Estaba claro que la señora Townley-Young trataba de hablar con la voz de la razón.

—No es así. Esa tal Yarkin salió a buscarle por el pueblo. Dijo que anoche no había dormido en su cama, pero tiene el coche en el garaje, de modo que no anda muy lejos. Y sé muy bien a qué se ha estado dedicando.

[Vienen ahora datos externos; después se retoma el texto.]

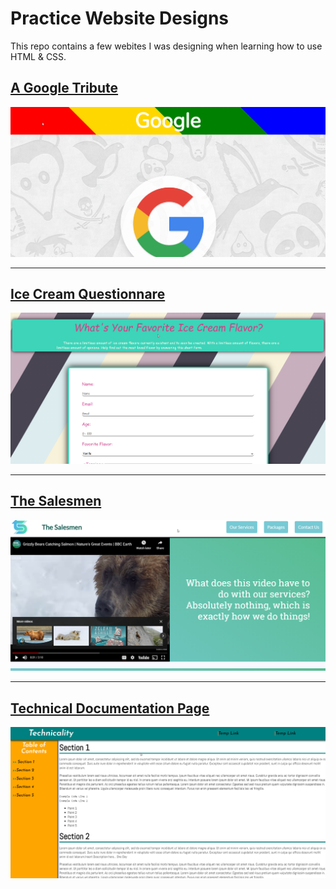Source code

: # Practice Website Designs

This repo contains a few webites I was designing when learning how to use HTML & CSS.

## [A Google Tribute](./Google%20Tribute/)

<img src='./Google Tribute/snippet.png'></img>

----

## [Ice Cream Questionnare](./Ice%20Cream%20Questionnare/)

<img src='./Ice Cream Questionnare/snippet.png'></img>

----

## [The Salesmen](./The%20Salesman/)

<img src='./The Salesmen/snippet.png'></img>

----

## [Technical Documentation Page](./Technical%20Documentation%20Page)

<img src='./Technical Documentation Page/snippet.png'>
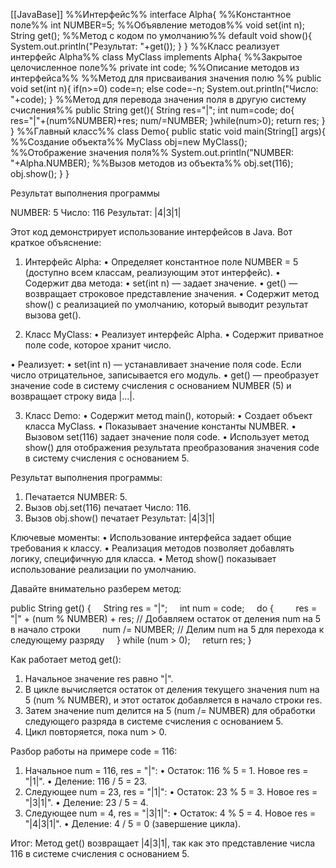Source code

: [[JavaBase]]
%%Интерфейс%%
interface Alpha{
%%Константное поле%%
	int NUMBER=5;
%%Объявление методов%%
	void set(int n);
	String get();
%%Метод с кодом по умолчанию%%
	default void show(){
		System.out.println("Результат: "+get());
	}
}
%%Класс реализует интерфейс Alpha%%
class MyClass implements Alpha{
%%Закрытое целочисленное поле%%
	private int code;
%%Описание методов из интерфейса%%
%%Метод для присваивания значения полю %%
	public void set(int n){
		if(n>=0) code=n;
		else code=-n;
		System.out.println("Число: "+code);
	}
%%Метод для перевода значения поля в другую систему счисления%%
	public String get(){
		String res="|";
		int num=code;
		do{
			res="|"+(num%NUMBER)+res;
			num/=NUMBER;
		}while(num>0);
		return res;
	}
}
%%Главный класс%%
class Demo{
	public static void main(String[] args){
%%Создание объекта%%
		MyClass obj=new MyClass();
%%Отображение значения поля%%
		System.out.println("NUMBER: "+Alpha.NUMBER);
%%Вызов методов из объекта%%
		obj.set(116);
		obj.show();
	}
}

Результат выполнения программы

NUMBER: 5
Число: 116
Результат: |4|3|1|


Этот код демонстрирует использование интерфейсов в Java. Вот краткое объяснение:

1. Интерфейс Alpha:
• Определяет константное поле NUMBER = 5 (доступно всем классам, реализующим этот интерфейс).
• Содержит два метода:
• set(int n) — задает значение.
• get() — возвращает строковое представление значения.
• Содержит метод show() с реализацией по умолчанию, который выводит результат вызова get().

2. Класс MyClass:
• Реализует интерфейс Alpha.
• Содержит приватное поле code, которое хранит число.

• Реализует:
• set(int n) — устанавливает значение поля code. Если число отрицательное, записывается его модуль.
• get() — преобразует значение code в систему счисления с основанием NUMBER (5) и возвращает строку вида |...|.

3. Класс Demo:
• Содержит метод main(), который:
• Создает объект класса MyClass.
• Показывает значение константы NUMBER.
• Вызовом set(116) задает значение поля code.
• Использует метод show() для отображения результата преобразования значения code в систему счисления с основанием 5.

Результат выполнения программы:
1. Печатается NUMBER: 5.
2. Вызов obj.set(116) печатает Число: 116.
3. Вызов obj.show() печатает Результат: |4|3|1|

Ключевые моменты:
• Использование интерфейса задает общие требования к классу.
• Реализация методов позволяет добавлять логику, специфичную для класса.
• Метод show() показывает использование реализации по умолчанию.


Давайте внимательно разберем метод:

public String get() {
    String res = "|";
    int num = code;
    do {
        res = "|" + (num % NUMBER) + res; // Добавляем остаток от деления num на 5 в начало строки
        num /= NUMBER; // Делим num на 5 для перехода к следующему разряду
    } while (num > 0);
    return res;
}


Как работает метод get():
1. Начальное значение res равно "|".
2. В цикле вычисляется остаток от деления текущего значения num на 5 (num % NUMBER), и этот остаток добавляется в начало строки res.
3. Затем значение num делится на 5 (num /= NUMBER) для обработки следующего разряда в системе счисления с основанием 5.
4. Цикл повторяется, пока num > 0.

Разбор работы на примере code = 116:

1. Начальное num = 116, res = "|":
• Остаток: 116 % 5 = 1. Новое res = "|1|".
• Деление: 116 / 5 = 23.
2. Следующее num = 23, res = "|1|":
• Остаток: 23 % 5 = 3. Новое res = "|3|1|".
• Деление: 23 / 5 = 4.
3. Следующее num = 4, res = "|3|1|":
• Остаток: 4 % 5 = 4. Новое res = "|4|3|1|".
• Деление: 4 / 5 = 0 (завершение цикла).

Итог:
Метод get() возвращает |4|3|1|, так как это представление числа 116 в системе счисления с основанием 5.

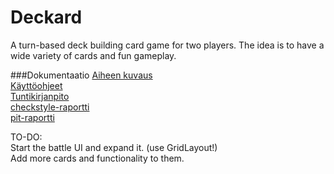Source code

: # Deckard
A turn-based deck building card game for two players. The idea is to have a wide variety of cards and fun gameplay.

###Dokumentaatio
[Aiheen kuvaus](https://github.com/JoePrime/Deckard/blob/master/dokumentaatio/aiheenKuvausJaRakenne.md)  
[Käyttöohjeet](https://github.com/JoePrime/Deckard/blob/master/dokumentaatio/K%C3%A4ytt%C3%B6ohjeet.md)  
[Tuntikirjanpito](https://github.com/JoePrime/Deckard/blob/master/dokumentaatio/tuntikirjanpito.md)  
[checkstyle-raportti](https://htmlpreview.github.io/?https://github.com/JoePrime/Deckard/blob/master/dokumentaatio/checkstyle.html)  
[pit-raportti](https://htmlpreview.github.io/?https://github.com/JoePrime/Deckard/blob/master/dokumentaatio/pit-reports/index.html)  

TO-DO:  
Start the battle UI and expand it. (use GridLayout!)  
Add more cards and functionality to them.
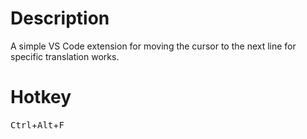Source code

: # Description
A simple VS Code extension for moving the cursor to the next line for specific translation works.

# Hotkey
<kbd>Ctrl</kbd>+<kbd>Alt</kbd>+<kbd>F</kbd>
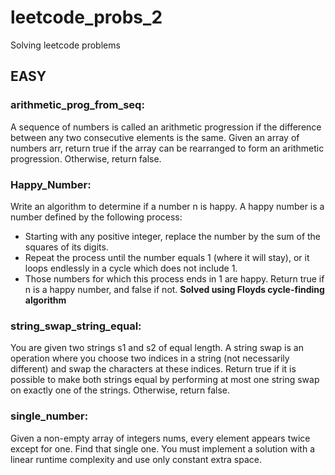 # leetcode_probs_2
Solving leetcode problems
## EASY
### arithmetic_prog_from_seq:
A sequence of numbers is called an arithmetic progression if the difference between any two consecutive elements is the same. Given an array of numbers arr, return true if the array can be rearranged to form an arithmetic progression. Otherwise, return false.
### Happy_Number:
Write an algorithm to determine if a number n is happy. A happy number is a number defined by the following process:
- Starting with any positive integer, replace the number by the sum of the squares of its digits.
- Repeat the process until the number equals 1 (where it will stay), or it loops endlessly in a cycle which does not include 1.
- Those numbers for which this process ends in 1 are happy. Return true if n is a happy number, and false if not. **Solved using Floyds cycle-finding algorithm**
### string_swap_string_equal: 
You are given two strings s1 and s2 of equal length. A string swap is an operation where you choose two indices in a string (not necessarily different) and swap the characters at these indices.
Return true if it is possible to make both strings equal by performing at most one string swap on exactly one of the strings. Otherwise, return false. 
### single_number:
Given a non-empty array of integers nums, every element appears twice except for one. Find that single one.
You must implement a solution with a linear runtime complexity and use only constant extra space.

—¿El vicario? —preguntó Cecily, fingiendo horror, al tiempo que experimentaba el placer del drama que estaba a punto de estallar. Un matrimonio a la fuerza celebrado por un vicario fornicador, protagonizado por un novio reticente enamorado del ama de llaves del vicario, y una novia enfurecida y sedienta de venganza. Casi valía la pena haber sido designada dama de honor—. No, tío St. John. El vicario no. Cielos, qué escándalo.

Su tío le dirigió una mirada penetrante. Alzó un dedo hacia ella, y ya estaba a punto de hablar cuando alguien apartó la cortina. Todos se volvieron como un solo hombre y vieron al policía del pueblo, con su grueso chaquetón sembrado de nieve y las gafas de concha con vaho. No llevaba sombrero, y una capa de cristales cubría su peto color jengibre. Se pasó la mano por la cabeza para sacudirlos.

—¿Y bien? —preguntó Townley-Young—. ¿Le ha encontrado, Shepherd?

—Sí —contestó el hombre—, pero esta mañana no va a casar a nadie.